Wednesday, November 25, 2009
The Hungry & the Heartless
Of course, I support Corzine. But I recognize there's two sides to this. Christie isn't unsympathetic, but he takes office in a month & doesn't want any new decisions on spending before he gets there. The state already contributes. Demand has increased & prvate donations haven't kept pace. My gripe is about the kind of online comments this topic generates, & the deteriorating situation itself.
PATERSON -- With the recession draining the budgets of soup kitchens and food pantries around the state, Gov. Jon Corzine today said he is working on an emergency proposal to dig up more state funds for organizations that help feed the hungry.
But Gov.-elect Chris Christie — who had called for a freeze on new spending before the legislative session ends and he takes office in January — said he is leery about expenditures by the outgoing administration as the state grapples with a projected $8 billion budget deficit.
The people decrying government "give-a-ways" of a necessity as basic as food, & demanding private charity do more, are just as likely to say the charities themselves are bunch of commies, including Catholics, because they don't discriminate enough among the hungry & feed the undesirables, drug addicts, drunks, & illegal immigrants. Or maybe they want more Bible-thumping on the menu, which even the Salvation Army doesn't lay on too heavy. All of the larger food pantries look for some verification of need from those expecting to pick up a box of food every month. Some of them give first-timers an emergency bye. The kitchens, the free meals & Saturday sandwiches are available to all comers. Not even many people who can afford only the Burger King value menu want to sit down & share a simple meal with the needy & homeless just to save a few bucks. But on the other side of the serving table & in the kitchen are volunteers who drive in from the 'burbs to help out, signing up for regularly-scheduled duty.

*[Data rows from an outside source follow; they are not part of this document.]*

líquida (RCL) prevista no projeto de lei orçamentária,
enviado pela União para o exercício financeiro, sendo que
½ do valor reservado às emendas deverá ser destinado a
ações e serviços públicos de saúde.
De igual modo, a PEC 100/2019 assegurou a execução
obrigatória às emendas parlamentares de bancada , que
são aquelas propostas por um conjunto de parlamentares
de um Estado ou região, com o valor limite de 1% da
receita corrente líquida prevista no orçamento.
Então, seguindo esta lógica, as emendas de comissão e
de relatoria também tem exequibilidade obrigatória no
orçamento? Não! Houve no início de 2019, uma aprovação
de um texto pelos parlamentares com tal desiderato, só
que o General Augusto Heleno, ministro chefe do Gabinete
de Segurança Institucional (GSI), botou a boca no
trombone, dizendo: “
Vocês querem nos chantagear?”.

Even in the current economy, there's no legit reason food pantries in Jersey should be short & free kitchens unable to pull together large enough pots of stew, with bread, & a donut for dessert. Americans waste food like nothing else, in restaurants, in supermarkets, in home kitchens. Dunkin' Donuts tosses 30 gallon garbage bags of edible cake donuts - the kind without fillings - into the dumpsters, & the birds & squirrels gather daily to tear those bags open. It's logistically difficult to collect the prepared food while it still can be eaten; organized donations of canned goods are more sporatic than on-going for civic & religious groups. So supermarkets collaborate with food pantries to make it easy for those who don't want to dig through their kitchen cabinets or buy extra & deliver it themselves to a collection point. They'll add any amount as low as a dollar to a shopping bill & purchase & donate the food for you. Nobody has to actually rub elbows with the poor to keep them from starving. Of all our social problems, the collection & distribution of much more food to pantries & free kitchens in an economic downturn is possible, because it's something Jerseyans will do if they are constantly reminded & given convenient opportunities to contribute.

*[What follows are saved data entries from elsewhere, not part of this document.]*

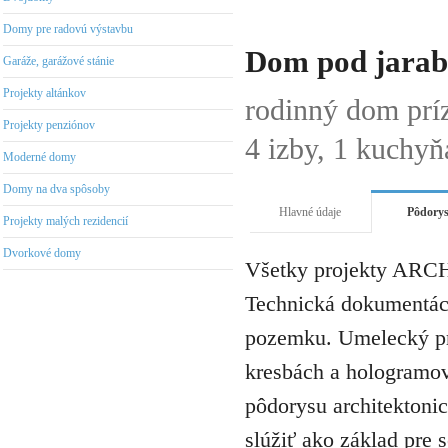
Domy pre radovú výstavbu
Dom pod jarabi
Garáže, garážové stánie
Projekty altánkov
rodinný dom pr
Projekty penziónov
4 izby, 1 kuchyň
Moderné domy
Domy na dva spôsoby
Hlavné údaje
Pôdory
Projekty malých rezidencií
Dvorkové domy
Všetky projekty ARCH
Technická dokumentáci
pozemku. Umelecký pro
kresbách a hologramov 
pôdorysu architektonic
slúžiť ako základ pre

Many of those "poor" are unemployed or underemployed working folks with families, not eligible for food stamps, but behind in their mortgages & other bills. Would you want to choose between feeding your kids & losing your house? Or selling a reliable car you need to find employment? There are thousands of seniors relying on cheap or free senior center lunches to help make ends meet, & those lunch programs may rely on The Community Food Bank of NJ for some of the food.
Put it this way: Anyone who thinks state guvmint does too much to feed the hungry has an even greater obligation to pick up the slack. Except for the anonymous heartless bastards on the NJ.com comments pages.